Posted on:2015-09-04Degree:Ph.DType:Dissertation
University:Harvard UniversityCandidate:Van Dyck, BrandonFull Text:PDF
GTID:1476390017498792Subject:Political science
Abstract/Summary:
Political parties are the basic building blocks of representative democracy. They reduce information costs for voters, enhance executive accountability, and contribute to democratic governability by facilitating legislative organization and aggregating the interests of powerful societal groups. Yet we continue to know relatively little about the conditions under which strong parties form. The dominant theories of party-building are mostly based on historical studies of the United States and Western European countries, almost all of which developed stable party systems.

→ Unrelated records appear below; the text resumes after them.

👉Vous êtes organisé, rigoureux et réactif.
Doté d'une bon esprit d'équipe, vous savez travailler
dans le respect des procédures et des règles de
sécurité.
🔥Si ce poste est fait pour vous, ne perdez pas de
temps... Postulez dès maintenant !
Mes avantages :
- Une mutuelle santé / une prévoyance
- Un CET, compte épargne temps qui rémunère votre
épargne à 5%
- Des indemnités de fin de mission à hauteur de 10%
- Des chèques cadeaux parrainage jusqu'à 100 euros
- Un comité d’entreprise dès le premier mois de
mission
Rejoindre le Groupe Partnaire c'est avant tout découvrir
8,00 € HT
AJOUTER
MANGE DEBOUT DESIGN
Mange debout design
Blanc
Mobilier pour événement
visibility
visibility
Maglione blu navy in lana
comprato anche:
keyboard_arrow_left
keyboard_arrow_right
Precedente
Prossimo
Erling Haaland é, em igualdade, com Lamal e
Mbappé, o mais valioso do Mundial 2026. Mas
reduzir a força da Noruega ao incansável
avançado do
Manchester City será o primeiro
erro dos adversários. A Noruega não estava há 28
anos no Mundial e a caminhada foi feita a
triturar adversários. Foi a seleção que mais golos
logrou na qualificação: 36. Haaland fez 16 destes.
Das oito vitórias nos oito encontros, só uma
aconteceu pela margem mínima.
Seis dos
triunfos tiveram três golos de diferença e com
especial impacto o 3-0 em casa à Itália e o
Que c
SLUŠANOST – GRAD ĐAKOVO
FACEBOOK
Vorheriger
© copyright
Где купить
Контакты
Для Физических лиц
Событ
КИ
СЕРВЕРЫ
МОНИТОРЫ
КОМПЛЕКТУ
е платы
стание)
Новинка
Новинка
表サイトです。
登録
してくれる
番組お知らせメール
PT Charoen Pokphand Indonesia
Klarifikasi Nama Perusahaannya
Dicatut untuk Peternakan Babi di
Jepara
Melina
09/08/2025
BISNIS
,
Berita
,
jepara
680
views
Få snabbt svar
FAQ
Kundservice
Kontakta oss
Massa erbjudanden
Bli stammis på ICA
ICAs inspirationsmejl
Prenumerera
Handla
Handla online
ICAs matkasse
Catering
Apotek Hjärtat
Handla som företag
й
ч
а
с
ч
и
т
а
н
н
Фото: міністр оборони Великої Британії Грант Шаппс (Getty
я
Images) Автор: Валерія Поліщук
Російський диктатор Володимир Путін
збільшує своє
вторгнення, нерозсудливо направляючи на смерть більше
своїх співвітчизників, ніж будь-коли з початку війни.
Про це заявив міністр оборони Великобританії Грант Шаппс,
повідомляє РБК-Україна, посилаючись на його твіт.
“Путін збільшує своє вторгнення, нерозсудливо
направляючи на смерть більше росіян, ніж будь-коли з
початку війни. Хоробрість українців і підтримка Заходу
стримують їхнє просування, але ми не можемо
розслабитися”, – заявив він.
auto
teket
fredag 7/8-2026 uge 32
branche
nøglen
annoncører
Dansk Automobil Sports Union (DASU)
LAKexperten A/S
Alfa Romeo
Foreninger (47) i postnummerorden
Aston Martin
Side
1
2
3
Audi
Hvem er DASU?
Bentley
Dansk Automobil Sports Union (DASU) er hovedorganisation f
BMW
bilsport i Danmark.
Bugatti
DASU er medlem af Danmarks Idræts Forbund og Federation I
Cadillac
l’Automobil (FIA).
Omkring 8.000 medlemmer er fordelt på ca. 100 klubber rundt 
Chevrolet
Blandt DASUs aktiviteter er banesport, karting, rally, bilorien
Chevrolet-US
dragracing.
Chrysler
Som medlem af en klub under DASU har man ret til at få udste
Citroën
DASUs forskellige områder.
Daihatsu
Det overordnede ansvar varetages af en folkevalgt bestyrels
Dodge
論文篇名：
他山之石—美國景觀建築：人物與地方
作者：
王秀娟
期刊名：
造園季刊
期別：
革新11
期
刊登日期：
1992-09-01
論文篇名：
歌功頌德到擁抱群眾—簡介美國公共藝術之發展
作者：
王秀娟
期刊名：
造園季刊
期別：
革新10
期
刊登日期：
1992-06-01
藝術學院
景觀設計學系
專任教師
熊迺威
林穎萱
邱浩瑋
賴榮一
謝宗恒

Drawing on this literature, a segment of the early scholarship on party-building in third-wave democracies optimistically took "party development" for granted, assuming that parties would follow from democracy, cleavages, or certain electoral rules. Yet party-building outcomes in third-wave democracies fell short of scholars' initial, optimistic expectations. In many third-wave polities, social cleavages, attempts at electoral engineering, and decades of democratic competition did not produce durable parties. On the other hand, in numerous third-wave democracies, new political parties did take root. What accounts for the variation in party-building outcomes observed across the developing world? More generally, under what conditions does party-building succeed? Drawing on evidence from fourteen months of interviews and archival research in Brazil, Mexico, Peru, and Argentina, this project provides the first systematic comparison of party-building success and failure on the Latin American new left. It argues that most new parties do not survive because they do not build strong organizations composed of committed activists. As a result, they do not withstand early crises. Paradoxically, parties with strong organizations and committed activists are more likely to form under conditions of adversity. Office-seekers with low access to state resources and mass media have an incentive to do the difficult work of organization-building. Intense polarization and conflict (e.g., civil war, populist mobilization) generate committed activists by producing the higher causes that spur individuals and groups to collective action. New party-builders are more likely to experience this cluster of adverse conditions under authoritarian rule.